The Midwest Propulsion Group is a jet engine club dedicated to increasing the engineering knowledge and experience base of students by providing real-world engineering tasks related to gas turbine restoration and performance analysis, as well as finding vehicular applications for such engines.
Comprised of students and professional engineers from the Cincinnati/Dayton area and engineering co-ops from varying universities, the group meets weekly to increase hands-on knowledge of younger engineers while having fun and also promoting engineering at local high-schools and aerospace venues.
The team is currently using DirectLOGIC programmable logic controllers (PLCs) to automate the starting sequence of gas turbine engines, as well as monitor performance to ensure the engines are operating within established parameters. If the engines operate outside the desired envelope, the PLCs terminate the operation automatically and display the appropriate programmed fault.
Part I: The Solar T62T-32A Hydro mechanical Engine
The Solar T62T-32A gas turbine engine was originally installed in a military generator set which included appropriate controls to start up and run the engine to provide desired electrical power.
The gas turbine runs at approximately 60,000 RPM and was geared down through a planetary gearbox to 6,000 RPM, which then drove a 3-phase, 60kW AC generator. The controls needed to be redesigned since the original controls were not available and the intended application changed. A view of the gas turbine removed from the generator is shown in Figure 1.
Thee engine start-up operational sequence follows:
1) When the system is powered up, the transfer pump is turned on.
2) Once the “start” command is initiated, the electric starter and igniter turn on simultaneously.
3) At 4% engine speed, a single fuel nozzle is opened (torch nozzle) and combustion begins.
4) When the engine accelerates to 10% speed, the fuel manifold is opened with six fuel nozzles (main fuel).
5) Once the engine reaches 78% speed, the starter and igniter disengage; the engine speed keeps accelerating on its own power.
6) At 96% speed, the torch nozzle is disengaged and the engine continues running at 100%, which corresponds to a frequency of 2,000 Hz on the magnetic pick-up.
The original generator configuration monitored the oil pressure, exhaust gas temperature (EGT), and speed. If any of the parameters exceeded established limits, such as a loss of oil pressure or the engine got too hot, the engine would shut down.
The engine has hydro-mechanical controls, which means that the fuel scheduling is based on mechanical inputs. The fuel control/pump is gear-driven and fuel is scheduled based on engine speed and compressor pressure. In addition, to maintain constant engine speed as a function of varying load, a governor watches engine speed (frequency) and outputs voltage to the torque control motor (i.e. throttle) which is also connected to the fuel controller.

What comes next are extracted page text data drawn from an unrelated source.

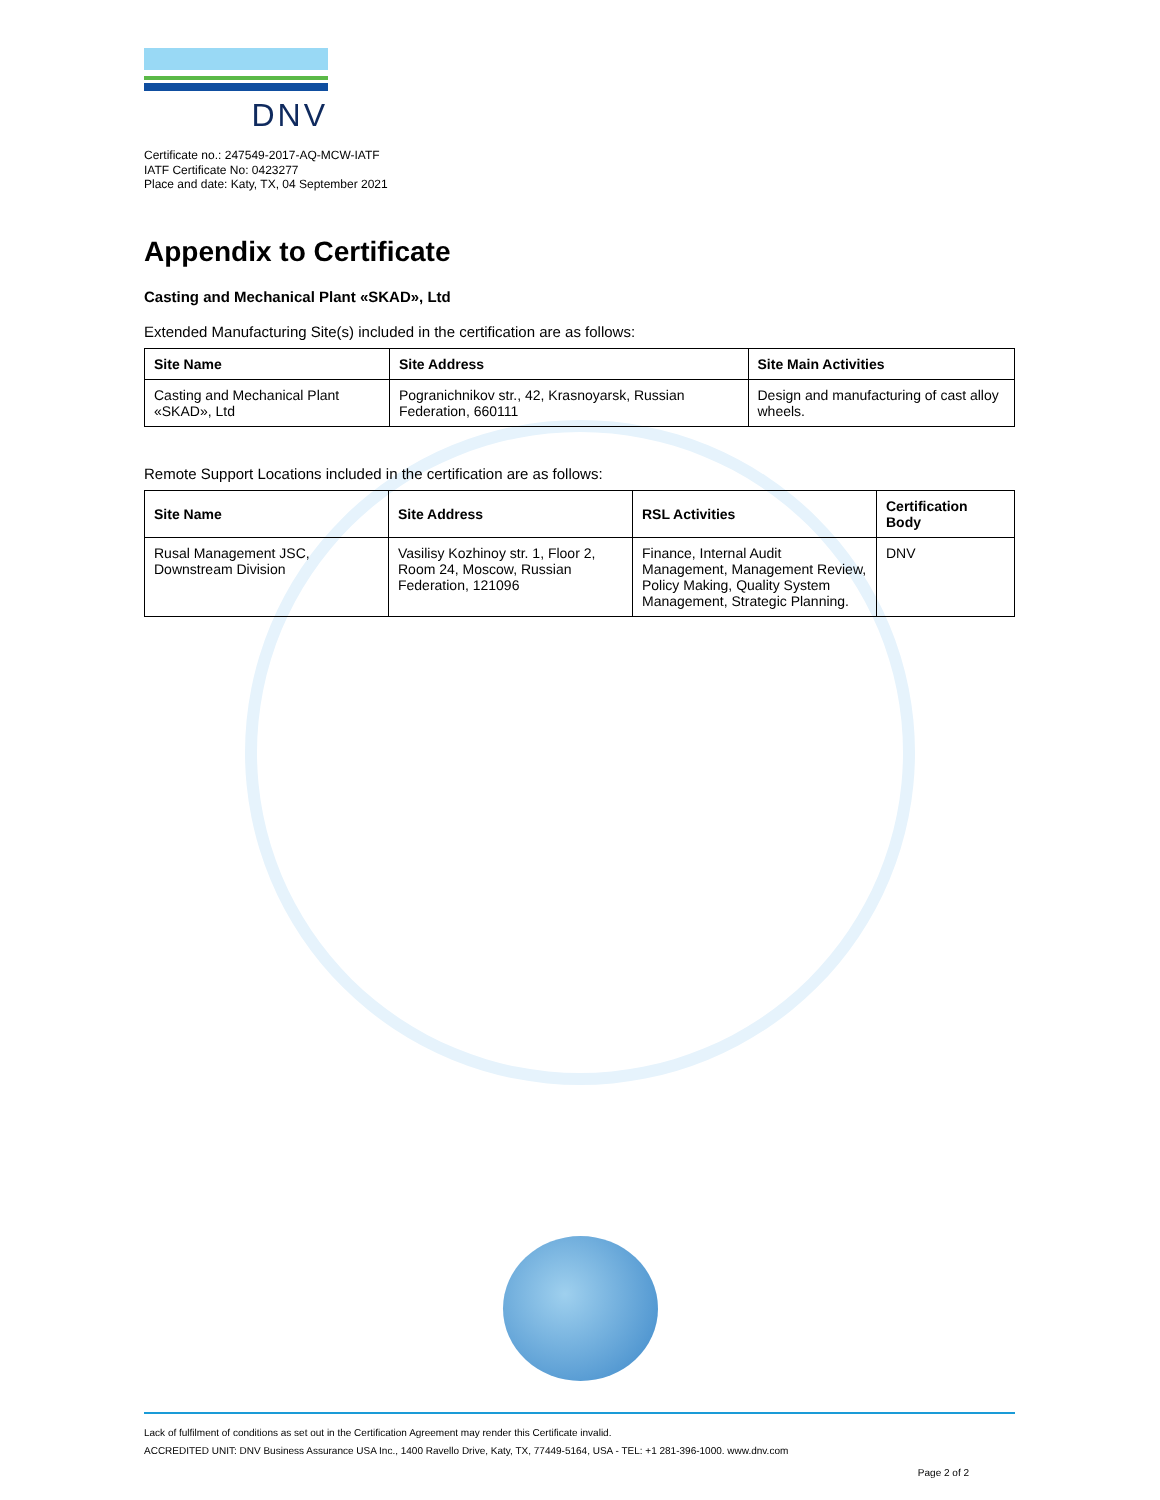DNV
Certificate no.: 247549-2017-AQ-MCW-IATF
IATF Certificate No: 0423277
Place and date: Katy, TX, 04 September 2021
Appendix to Certificate
Casting and Mechanical Plant «SKAD», Ltd
Extended Manufacturing Site(s) included in the certification are as follows:
| Site Name | Site Address | Site Main Activities |
| --- | --- | --- |
| Casting and Mechanical Plant «SKAD», Ltd | Pogranichnikov str., 42, Krasnoyarsk, Russian Federation, 660111 | Design and manufacturing of cast alloy wheels. |
Remote Support Locations included in the certification are as follows:
| Site Name | Site Address | RSL Activities | Certification Body |
| --- | --- | --- | --- |
| Rusal Management JSC, Downstream Division | Vasilisy Kozhinoy str. 1, Floor 2, Room 24, Moscow, Russian Federation, 121096 | Finance, Internal Audit Management, Management Review, Policy Making, Quality System Management, Strategic Planning. | DNV |
Lack of fulfilment of conditions as set out in the Certification Agreement may render this Certificate invalid.
ACCREDITED UNIT: DNV Business Assurance USA Inc., 1400 Ravello Drive, Katy, TX, 77449-5164, USA - TEL: +1 281-396-1000. www.dnv.com
Page 2 of 2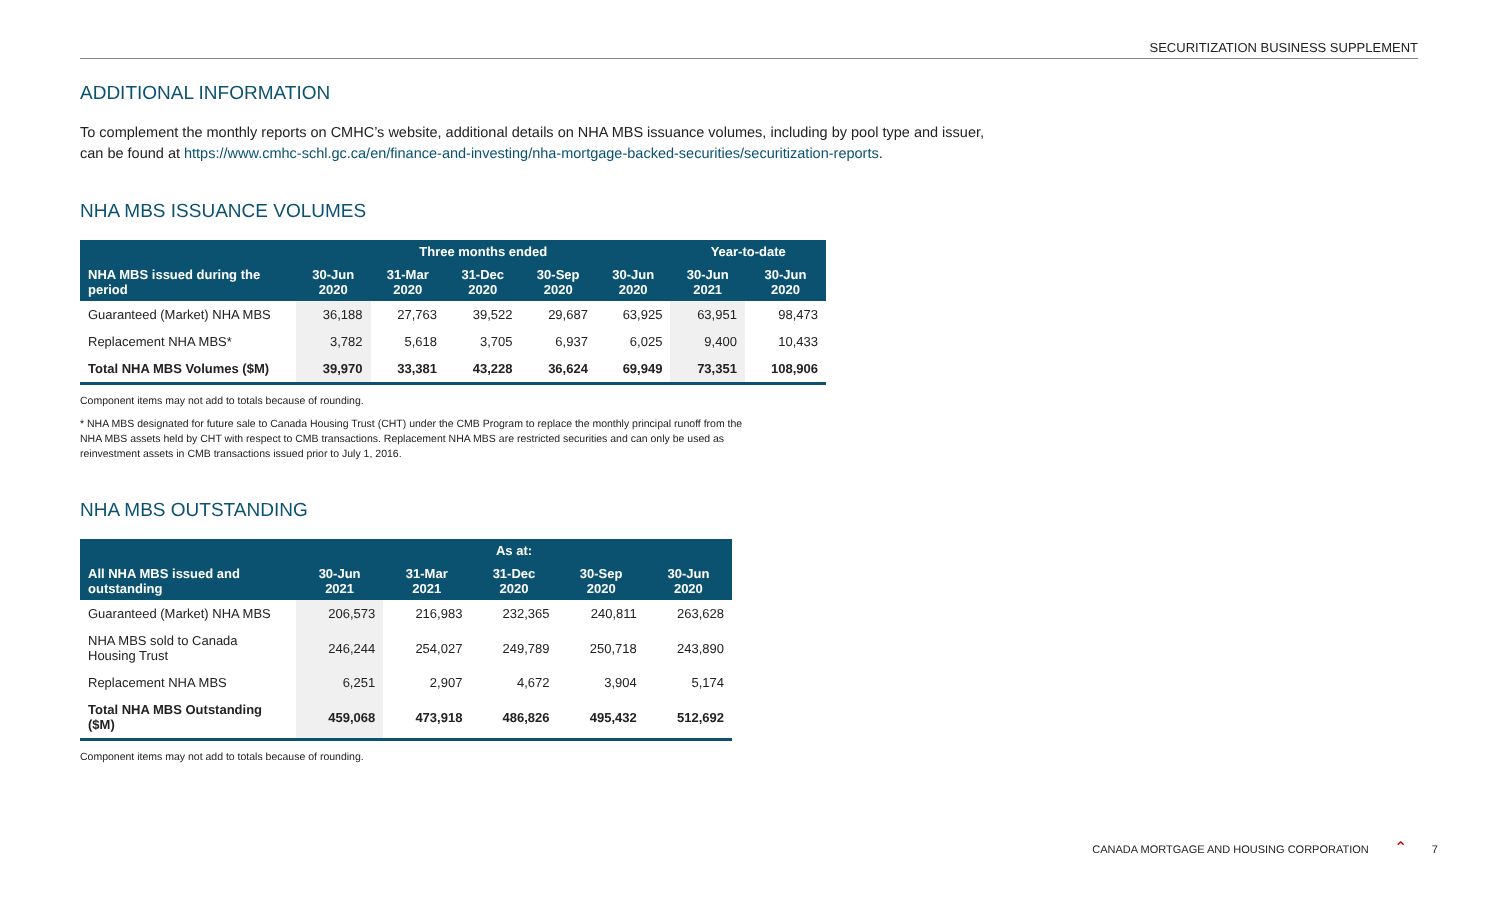SECURITIZATION BUSINESS SUPPLEMENT
ADDITIONAL INFORMATION
To complement the monthly reports on CMHC’s website, additional details on NHA MBS issuance volumes, including by pool type and issuer,
can be found at https://www.cmhc-schl.gc.ca/en/finance-and-investing/nha-mortgage-backed-securities/securitization-reports.
NHA MBS ISSUANCE VOLUMES
| | Three months ended | | | | | Year-to-date | |
| --- | --- | --- | --- | --- | --- | --- | --- |
| NHA MBS issued during the period | 30-Jun 2020 | 31-Mar 2020 | 31-Dec 2020 | 30-Sep 2020 | 30-Jun 2020 | 30-Jun 2021 | 30-Jun 2020 |
| Guaranteed (Market) NHA MBS | 36,188 | 27,763 | 39,522 | 29,687 | 63,925 | 63,951 | 98,473 |
| Replacement NHA MBS* | 3,782 | 5,618 | 3,705 | 6,937 | 6,025 | 9,400 | 10,433 |
| Total NHA MBS Volumes ($M) | 39,970 | 33,381 | 43,228 | 36,624 | 69,949 | 73,351 | 108,906 |
Component items may not add to totals because of rounding.
* NHA MBS designated for future sale to Canada Housing Trust (CHT) under the CMB Program to replace the monthly principal runoff from the NHA MBS assets held by CHT with respect to CMB transactions. Replacement NHA MBS are restricted securities and can only be used as reinvestment assets in CMB transactions issued prior to July 1, 2016.
NHA MBS OUTSTANDING
| | As at: | | | | |
| --- | --- | --- | --- | --- | --- |
| All NHA MBS issued and outstanding | 30-Jun 2021 | 31-Mar 2021 | 31-Dec 2020 | 30-Sep 2020 | 30-Jun 2020 |
| Guaranteed (Market) NHA MBS | 206,573 | 216,983 | 232,365 | 240,811 | 263,628 |
| NHA MBS sold to Canada Housing Trust | 246,244 | 254,027 | 249,789 | 250,718 | 243,890 |
| Replacement NHA MBS | 6,251 | 2,907 | 4,672 | 3,904 | 5,174 |
| Total NHA MBS Outstanding ($M) | 459,068 | 473,918 | 486,826 | 495,432 | 512,692 |
Component items may not add to totals because of rounding.
CANADA MORTGAGE AND HOUSING CORPORATION ⌃ 7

The team modified the engine controls by using a DirectLOGIC D0-05DR-D PLC with an F0-04AD-2 analog input module and a six-inch C-more (model EA7-T6C) touchscreen HMI display. The PLC controls the start sequence by engaging and disengaging accessories as a function of engine speed, while the input module monitors how well the engine starts and continues running; different parameters are used for each.
To keep the engine running at 2,000 Hz (100% speed), a commercial diesel engine governor is used to schedule the fuel to the engine via a fuel torque control motor.
The PLC’s analog input card requires signals in the 0-10V range. Appropriate signal conditioning was used to convert engine speed and thermocouple readings into the appropriate voltage ranges. The team initially faced some challenges getting accurate speed readings at all engine speeds (which determines when the PLC actuates accessories) because the signal pulse changed shape and amplitude. This was easily solved with a single resistor.
A view of the control panel with the DL05 PLC, signal conditioning modules, and fuel governor can be seen in Figure 2.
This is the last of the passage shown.